Second, cross-border complexity is increasing. With more international travel and intra-African tourism on the rise, payments must navigate multiple currencies, FX volatility, and fragmented systems. Initiatives like the Pan-African Payments and Settlements System (PAPSS) are helping, but the shift away from traditional rails is still early.
Third, efficiency and security pressures are mounting. Travel firms globally and locally are grappling with reconciliation bottlenecks, fraud risk, and operational overhead, while consumers demand instant refunds and reliable transactions.
Put together, these macro trends are creating both pressure and opportunity: travel payments are no longer just a back-office function—they’re a strategic lever that can drive trust, liquidity, and growth.
Beyond airlines and OTAs, how does this payment tension ripple across banks, fintech providers, and ultimately travellers themselves?
Beyond airlines and OTAs, the ripple effects of payment inefficiencies hit every corner of the ecosystem.
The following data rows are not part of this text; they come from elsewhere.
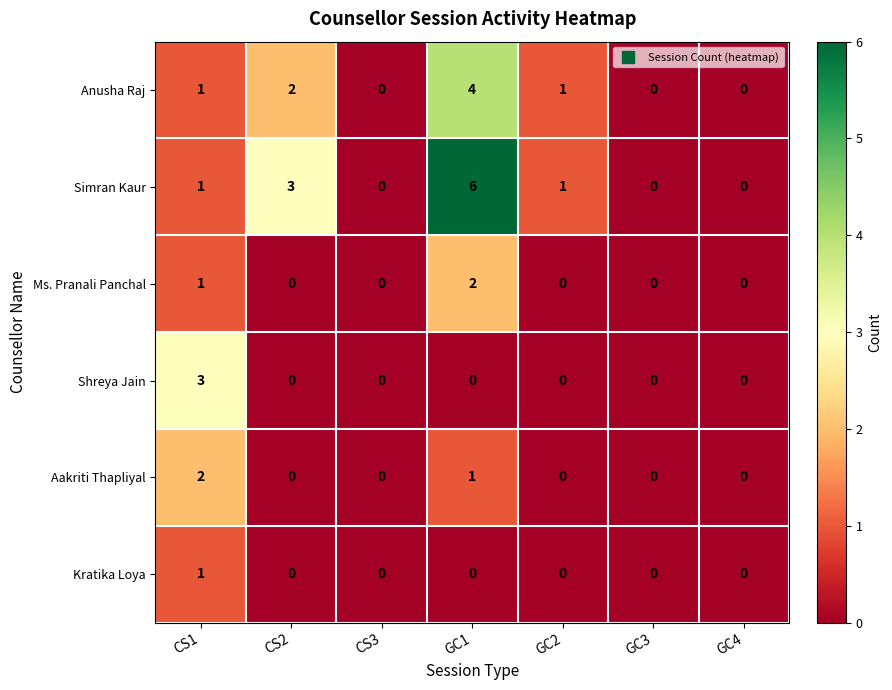

True or false: Ms. Pranali Panchal has a value of 3 at GC1.

False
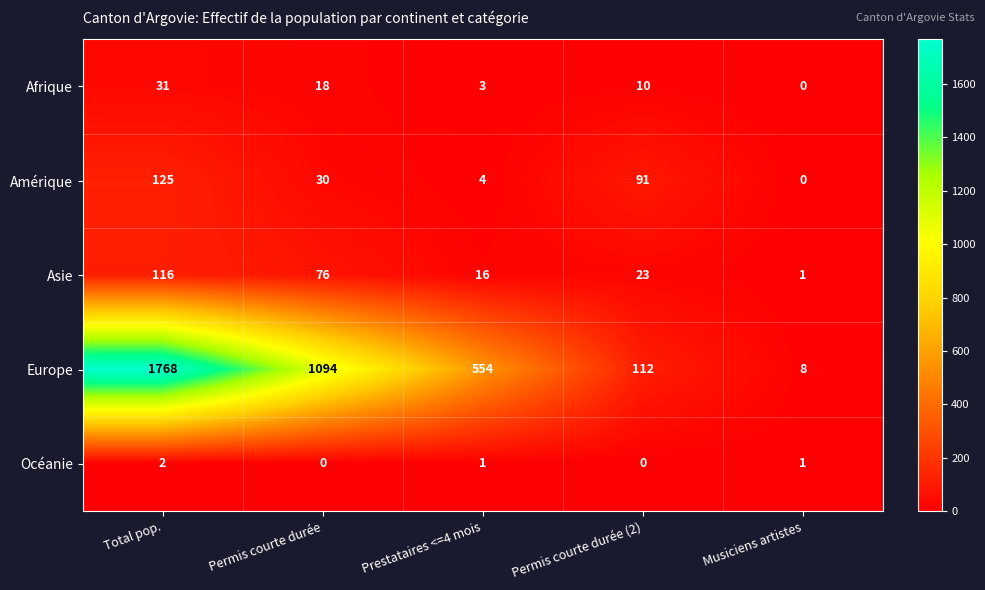

Which category has the highest value across all series?

Total pop.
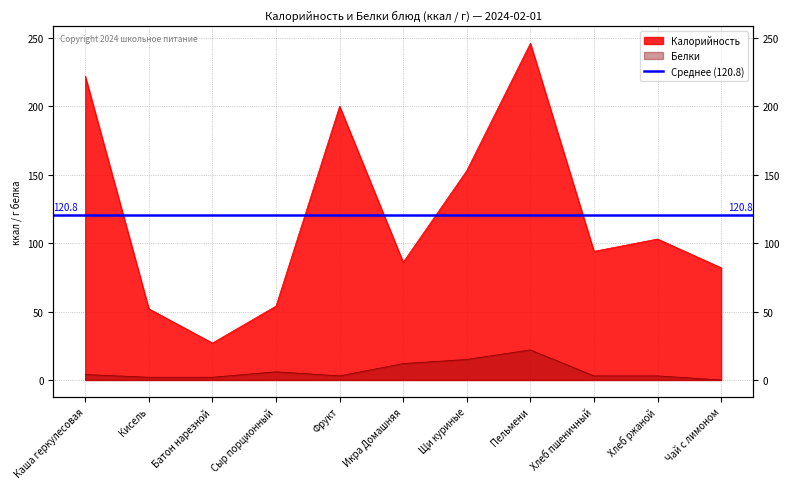

What is the average value of the Белки series?

7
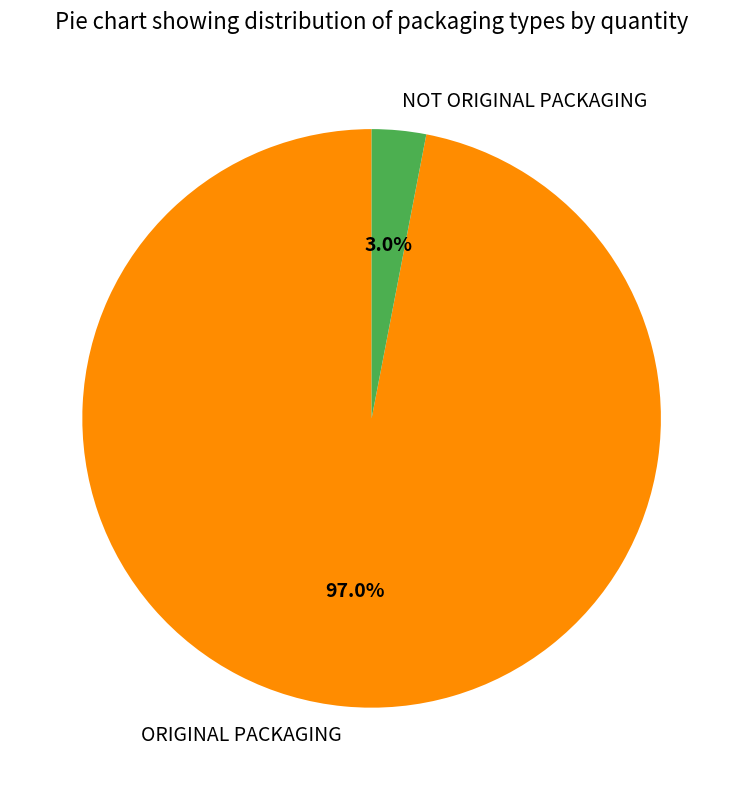

The NOT ORIGINAL PACKAGING slice represents 9% of the pie. True or false?

False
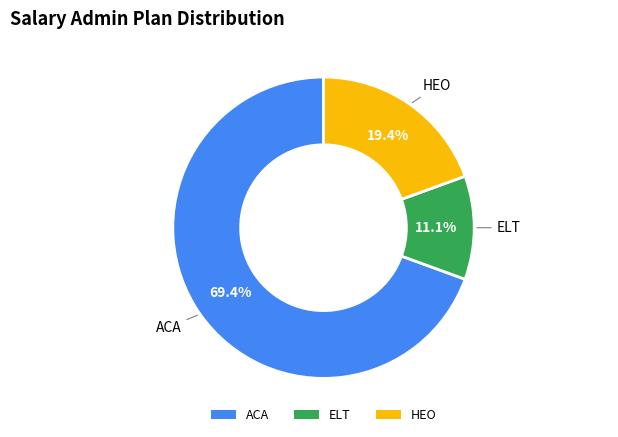

Count the number of slices in the pie.

3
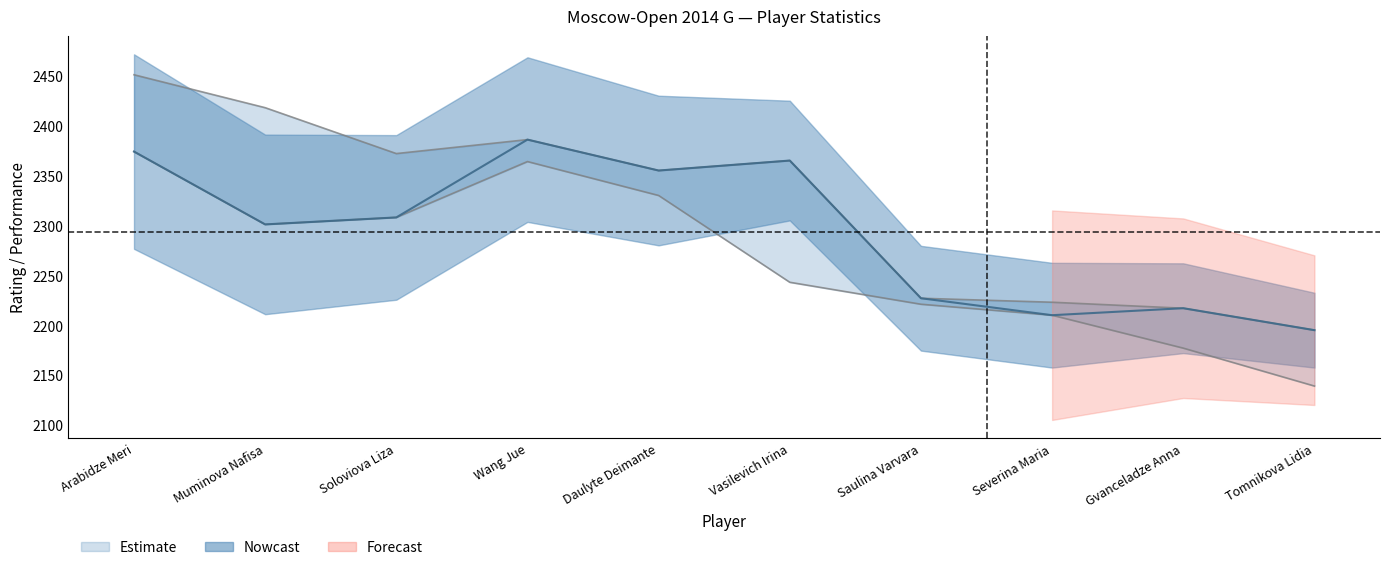

What is the difference between the Рп (Performance) values at Gvanceladze Anna and Tomnikova Lidia?

38.0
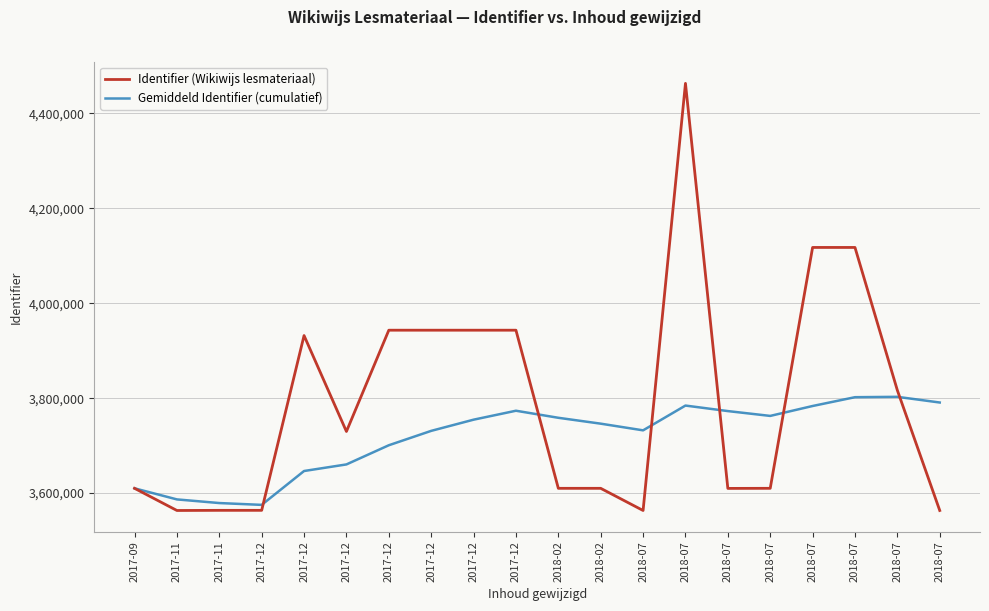

What are all the series names shown in the legend?

Identifier (Wikiwijs lesmateriaal), Gemiddeld Identifier (cumulatief)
For banks, it often means advancing funds to keep transactions moving while settlements lag through legacy systems. This creates liquidity pressures and adds costs that banks inevitably pass on to businesses and consumers. Fintech providers face a different challenge: they’re the ones trying to stitch together workarounds, navigating fragmented regulations, high chargeback rates, and complex FX rules to build instant, borderless, and digital-first solutions to enable real-time settlement, lower fees, and tighter security. The traveller ends up bearing the brunt of it all — delayed refunds, hidden FX markups, and fees that quietly inflate the cost of a trip.
Some say fintech innovation could replace or reimagine virtual cards altogether. What’s realistic in the short versus long term?
In the short term, virtual cards aren’t going away. They solve a very specific problem around control, fraud prevention, and reconciliation in travel payments, and for many players like OTA’s they’re still the most practical tool available. What we’re likely to see, though, is a hybrid approach:OTAs and airlines still using virtual cards, but layering on fintech tools to improve reconciliation, reporting, and data visibility. That buys the industry time, but it doesn’t solve the structural issues.
In the long term, I do see fintech innovation reimagining, if not outright replacing, the virtual card model. Account-to-account rails, instant payments, and tokenized solutions can deliver the same benefits of security and control, but with real-time settlement and lower costs. We’re already seeing them gain traction in other sectors. For travel, it won’t be an overnight shift — too much is tied into legacy processes — but the momentum is there. Over time, these rails will reimagine what settlement looks like, replacing batch-based, intermediary-heavy models with something instant, global, and built for the digital-first traveller.
Looking five years ahead, what’s the most likely payment setup we’ll see dominating B2B travel transactions?
I think the most likely setup dominating B2B travel payments will be real-time, account-to-account flows backed by open banking and instant payment rails. Tools like Mastercard’s Request to Pay already show how you can improve cash flow visibility and build more trust between buyers and suppliers and travel will follow that path.
The real transformation will come from integration. Instead of today’s fragmented patchwork of virtual cards, banks, and reconciliation layers, we’ll see fintech orchestration platforms emerge as the connective tissue. These platforms will embed payments directly into travel platforms ; invisible, instant, and borderless. Airlines, OTAs, and hotels won’t just process transactions; they’ll operate on unified rails where settlement, FX, and reconciliation all happen seamlessly in one layer.
The result will be fewer intermediaries, stronger liquidity, and settlement cycles measured in hours, not weeks.